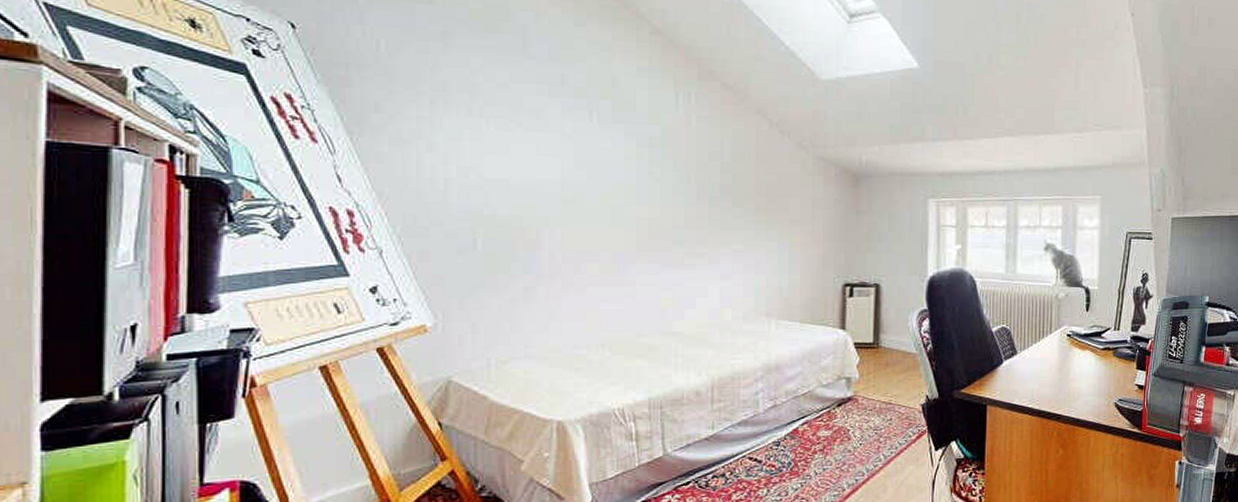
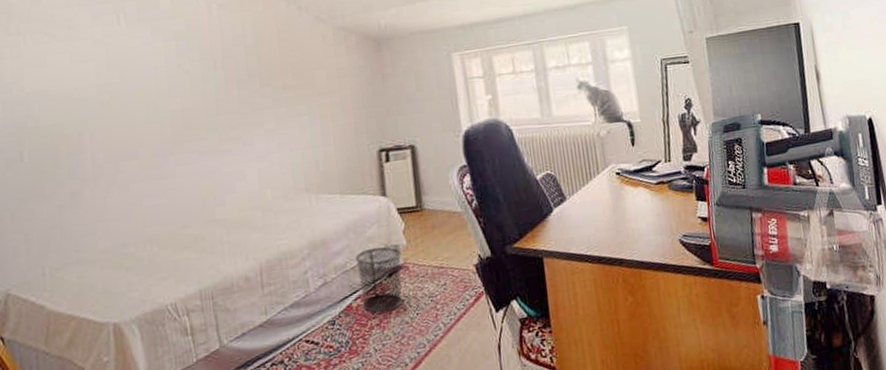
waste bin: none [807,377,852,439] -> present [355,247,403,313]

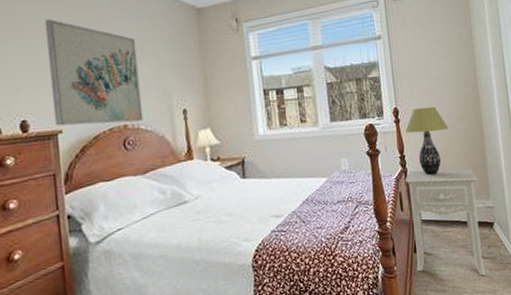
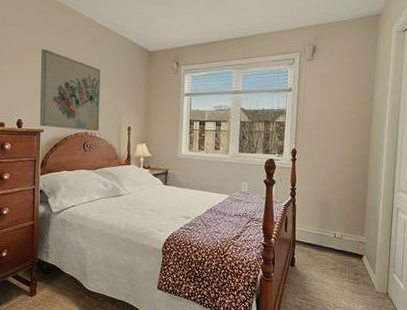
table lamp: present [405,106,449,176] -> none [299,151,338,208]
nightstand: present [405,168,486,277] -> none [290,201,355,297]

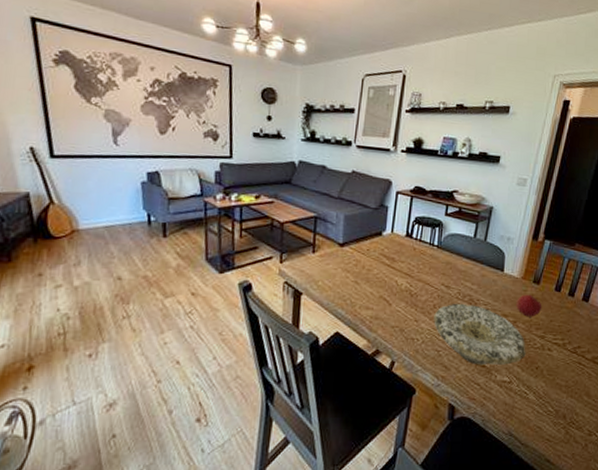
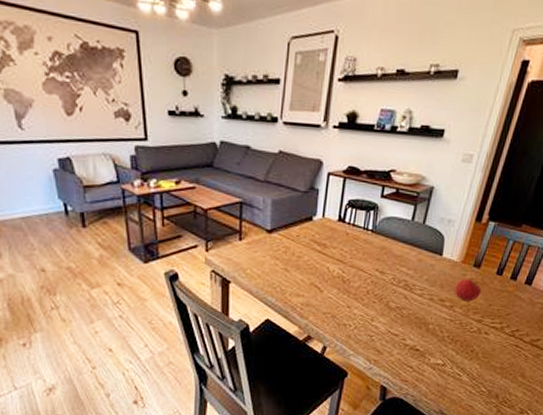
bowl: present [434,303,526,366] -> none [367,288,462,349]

*-*-*

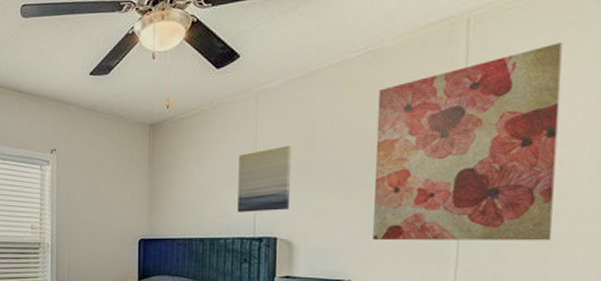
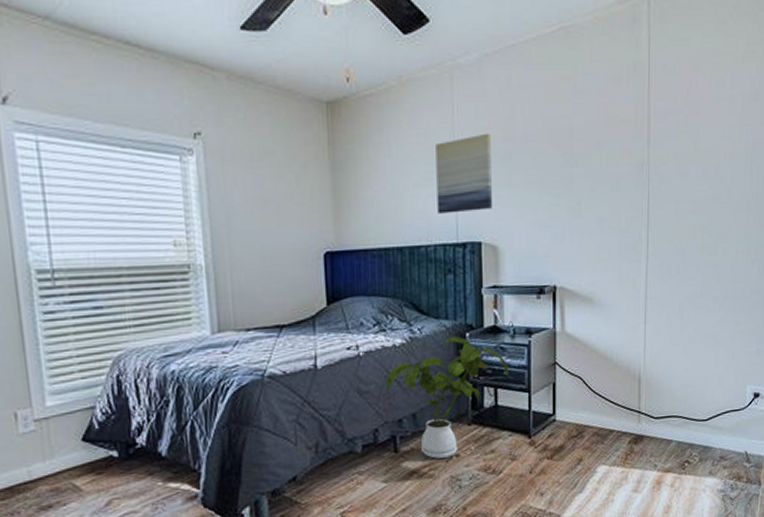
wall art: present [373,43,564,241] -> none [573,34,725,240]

*-*-*

- **AIM OF THE TASK**:
Reproduce the listing above exactly from the line containing "nightstand: present [405,168,486,277]" up to and including the line containing "bowl: present [434,303,526,366]", omitting any images and everything outside those lines.

- **EXERCISE RESPONSE**:
nightstand: present [405,168,486,277] -> none [290,201,355,297]

bowl: present [434,303,526,366] -> none [367,288,462,349]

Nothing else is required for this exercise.